__Extract provided__
I’m sure many Hitchcock fans already have their hands on some iteration of Psycho, but if you’re absolutely psycho about Psycho, this release is pretty poor in the features department. For a fiftieth anniversary edition, you’d think Universal would put more effort into making the whole package a bit more special, but if you can get your hands on this Steelbook, do so. However, for those that just want to watch the movie, pick any version of this up, it’s amazing. The image is beautiful, the story great, and Anthony Perkins deserves another mention for his fantastic and pitch-perfect performance. Four skulls.

Halloween II (2009) [Unrated Director’s Cut]


As anyone who has read my review of Rob Zombie’s Halloween, you might know that I was immediately open to it and generally liked it basically because it was different. It wasn’t a shot-for-shot remake, but it was also a bit messy. The first half was certainly very good; Zombie’s chronicling of Michael Myers’ life stuck in institution was well explored ground and written very well, but then the second half feels like a push-pull between something like Gus Van Sant’s shot-for-shot remake of Psycho to Zombie’s interpretation of the original material, which is where the first film fell a bit flat. However, with the “Unrated Director’s Cut” of Halloween II, Zombie goes in a different direction yet again, and it feels like Zombie’s finally made Halloween his own.

It’s been two years since the psychotic events of October 31st in Haddonfield, Illinois, and Laurie Strode is a mess. She’s living with Annie Brackett, who used to be her best friend, but animosity has grown since the Halloween incident. She’s having bizarre visions and a revelation in the new tell-all book by Samuel Loomis catapults her into events that will finally bring a close to the Michael Myers’ rampage.

From the get-go, this isn’t your typical horror film. It doesn’t even seem like a horror film. Sure, there are deaths, stabbings, and freaky visions, but it plays out more like a drama that used horror as its basis. It’s one of the smartest moves ever made in a horror sequel. Rob Zombie is the thinking horror fan’s director, he won’t do a retreading of material, he won’t rehash ideas, he’ll keep going in different directions, and I never cease being interested in what he has to say within his films.

Scout-Taylor Compton provides a fantastic performance as Laurie Strode and really makes Strode her own; the scenes involving Strode and Margot Kidder’s psychiatrist are of a particular note, showing Strode spiralling out of control and Kidder’s psychiatrist trying to work out how to help this poor girl.

Strode is having psychotic visions, and it is one of these visions that is probably my favourite parts of the film involving lots of profanity, almost silent movie-esque looks and a glass coffin which works very well, it’s a scene that has a great impact and is visually pleasing, despite the amount of profanity being thrown at the camera.

__What is asked__
(A) Can you give the film review again, starting with "Strode is having" and going on through "at the camera.", substituting "casket" for "coffin"?
(B) Which characters from Halloween II does the film review name?
The data that comes next has nothing to do with the film review.

__Supplied information__
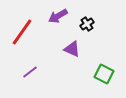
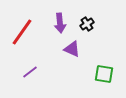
purple arrow: moved 2 px right, 7 px down; rotated 66 degrees counterclockwise
green square: rotated 18 degrees counterclockwise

__Answers below__
(A)
Strode is having psychotic visions, and it is one of these visions that is probably my favourite parts of the film involving lots of profanity, almost silent movie-esque looks and a glass casket which works very well, it’s a scene that has a great impact and is visually pleasing, despite the amount of profanity being thrown at the camera.

(B) Michael Myers, Laurie Strode, Annie Brackett, Samuel Loomis